«Clin d’œil au Temps qui passe»: Antonine Maillet, conteuse

Antonine Maillet ose pour la première fois le «je» de l’intimité.
Photo: Marie-France Coallier Le Devoir Antonine Maillet ose pour la première fois le «je» de l’intimité.

« Personne, aucun lecteur n’est tenu de croire sur parole une auteure qui écrit de mémoire, de sa mémoire vieille de plus de huit décennies. […] Alors lisez ou ne lisez pas la suite, je vais quand même la raconter », annonce Antonine Maillet dans les premières pages de Clin d’œil au Temps qui passe, paru juste à temps pour ce 90e anniversaire qu’elle célébrait le 10 mai.

Pareille mise en garde ressemblerait chez n’importe quel autre écrivain à une excuse bon marché invoquée préventivement afin de dédouaner d’éventuelles erreurs factuelles. Elle devrait plutôt être entendue comme une profession de foi envers la vérité suprême, triomphant de la banalité de la stricte biographie, du souvenir que l’on prend soin de bien raconter afin d’émouvoir ou d’amuser.

C’est donc d’abord Antonine Maillet, la conteuse, qui ose ici pour la première fois le « je » de l’intimité, même si elle s’était « juré de ne jamais entrer elle-même dans la galerie de ses créatures ». Au programme : un chapelet de confidences, d’anecdotes jamais anecdotiques et de réflexions offertes avec un mélange de stupéfaction devant le vaste portrait de tout ce qu’elle a vécu et de tendresse pour ceux qu’elle a aimés. Son principal acolyte : le Temps, auquel elle accorde une majuscule non seulement par coquetterie, mais parce qu’elle lui parle au quotidien.

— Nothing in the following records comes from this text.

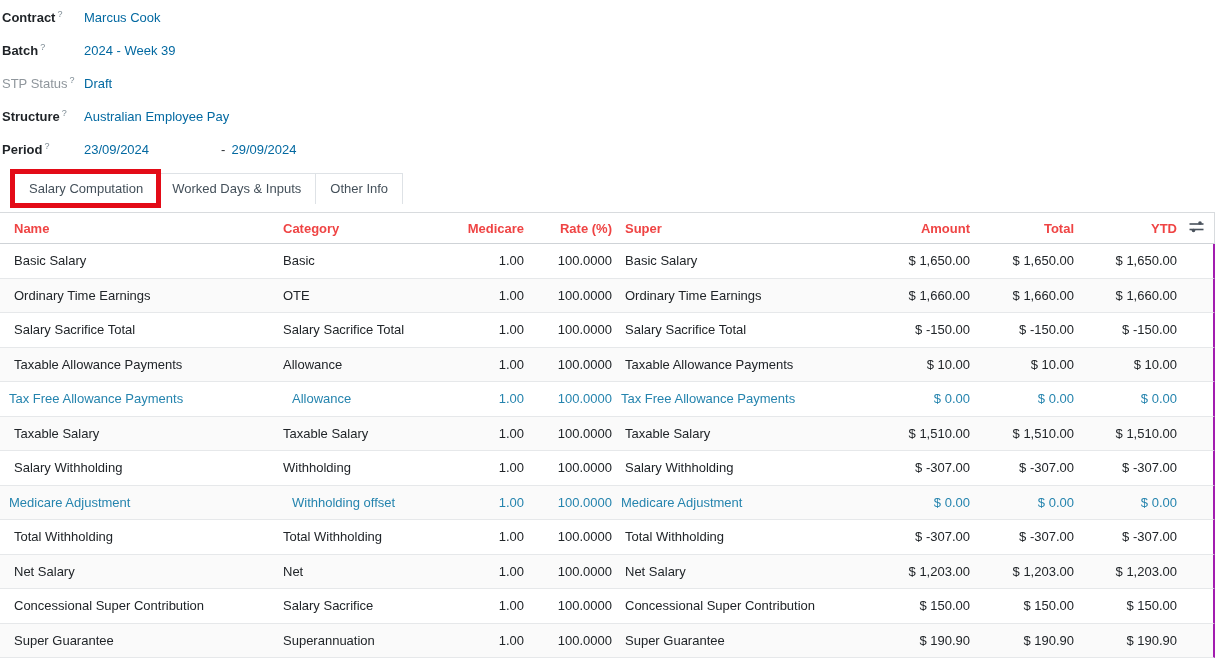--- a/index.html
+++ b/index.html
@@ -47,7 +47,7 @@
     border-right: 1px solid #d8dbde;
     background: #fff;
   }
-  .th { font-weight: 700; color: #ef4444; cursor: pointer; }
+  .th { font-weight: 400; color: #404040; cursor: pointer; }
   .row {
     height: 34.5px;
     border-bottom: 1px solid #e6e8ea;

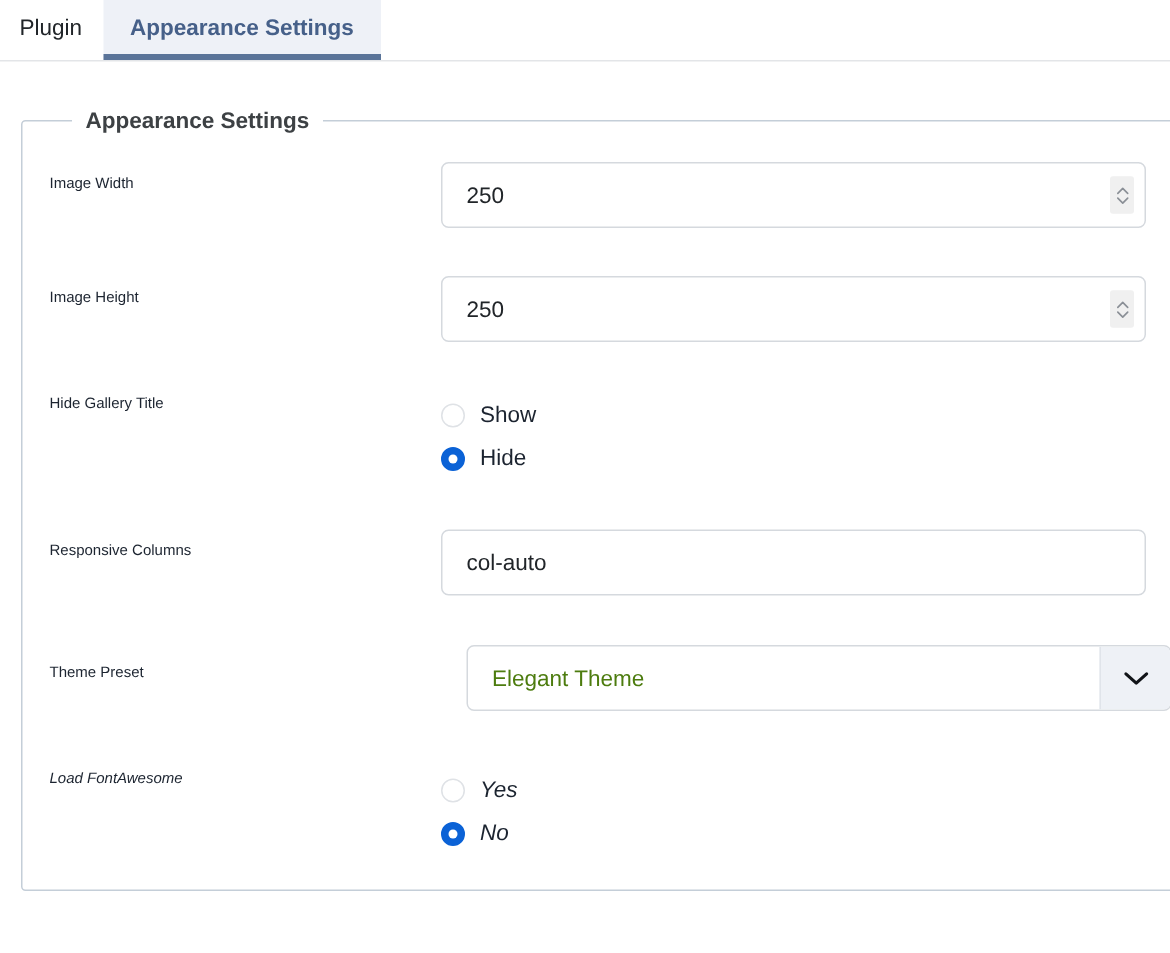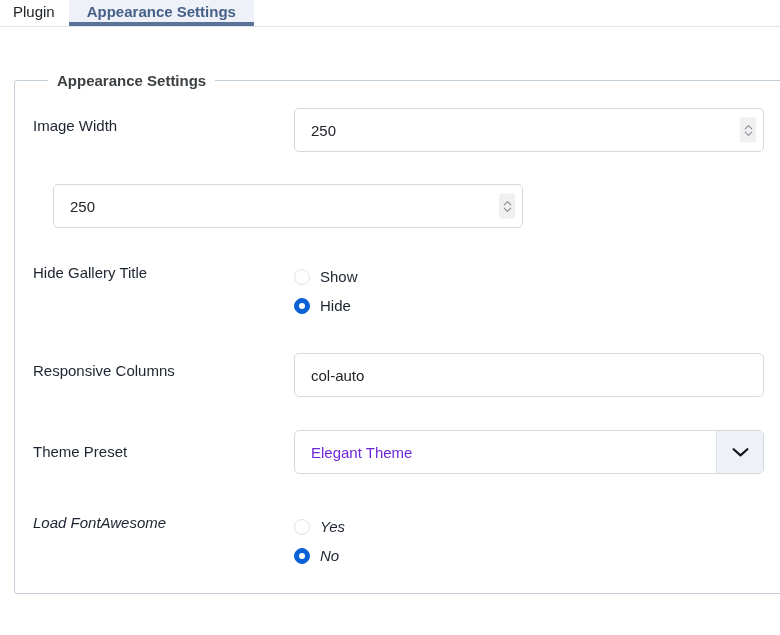--- a/index.html
+++ b/index.html
@@ -19,7 +19,7 @@
   .tabbar {
     display: flex;
     align-items: stretch;
-    height: 27px;
+    height: 41px;
     border-bottom: 1px solid #e3e5e8;
     box-sizing: border-box;
     background: #ffffff;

C’est le Temps lui-même qui, après une série de petits accidents, lui intimera en 2012 de ralentir. Elle lui avait demandé « le maximum disponible » d’années de lectures, de conversations amicales, de voyages. Réponse de celui avec lequel on peut négocier, mais auquel il faut bien finir par obéir : « Je dispose d’autant que tu peux en prendre, mais un instant à la fois. »

L’opiniâtreté d’un sourire

Plaisir de la découverte des mots, éveil au sort de ceux qui se débrouillent avec moins que rien (les Bas-de-la-track), passage au couvent ; l’enfance et l’adolescence auront aussi été pour Antonine Maillet le moment de nombreux deuils : ceux du père, de la mère, puis d’une certaine innocence lorsqu’un bête accident la blesse gravement « en haut de la cuisse » (comme le voulait la pudibonderie qu’inspirait à l’époque le corps des femmes). Elle devra renoncer à mettre des enfants au monde.

Bien qu’elle dise ne s’être jamais sentie « victime de discrimination sexiste ou xénophobe », les récits les plus fascinants de Clin d’œil au Temps qui passe mettent en scène une écrivaine à la fois heureuse et fière d’être femme et Acadienne, mais qui refuse constamment, avec l’opiniâtreté d’un sourire que rien ne peut altérer, d’incarner les rôles réducteurs auxquels on souhaite la confiner.

Elle se réjouit avec le même dédain pour les stéréotypes d’avoir fait entrer en littérature, grâce à La Sagouine, celles qui n’y entrent habituellement jamais, et d’avoir ainsi pu brouiller la frontière entre le réel et la fiction, jusqu’à en perdre le contrôle, signe ultime d’une réussite littéraire, dans la mesure où « l’artiste, quel que soit son niveau, est au service de l’œuvre ».

De Gaulle se serait trompé lorsqu’il a écrit que « la vieillesse est un naufrage », pense Antonine Maillet, et ce livre aussi simple que chaleureux en est la preuve la plus étincelante.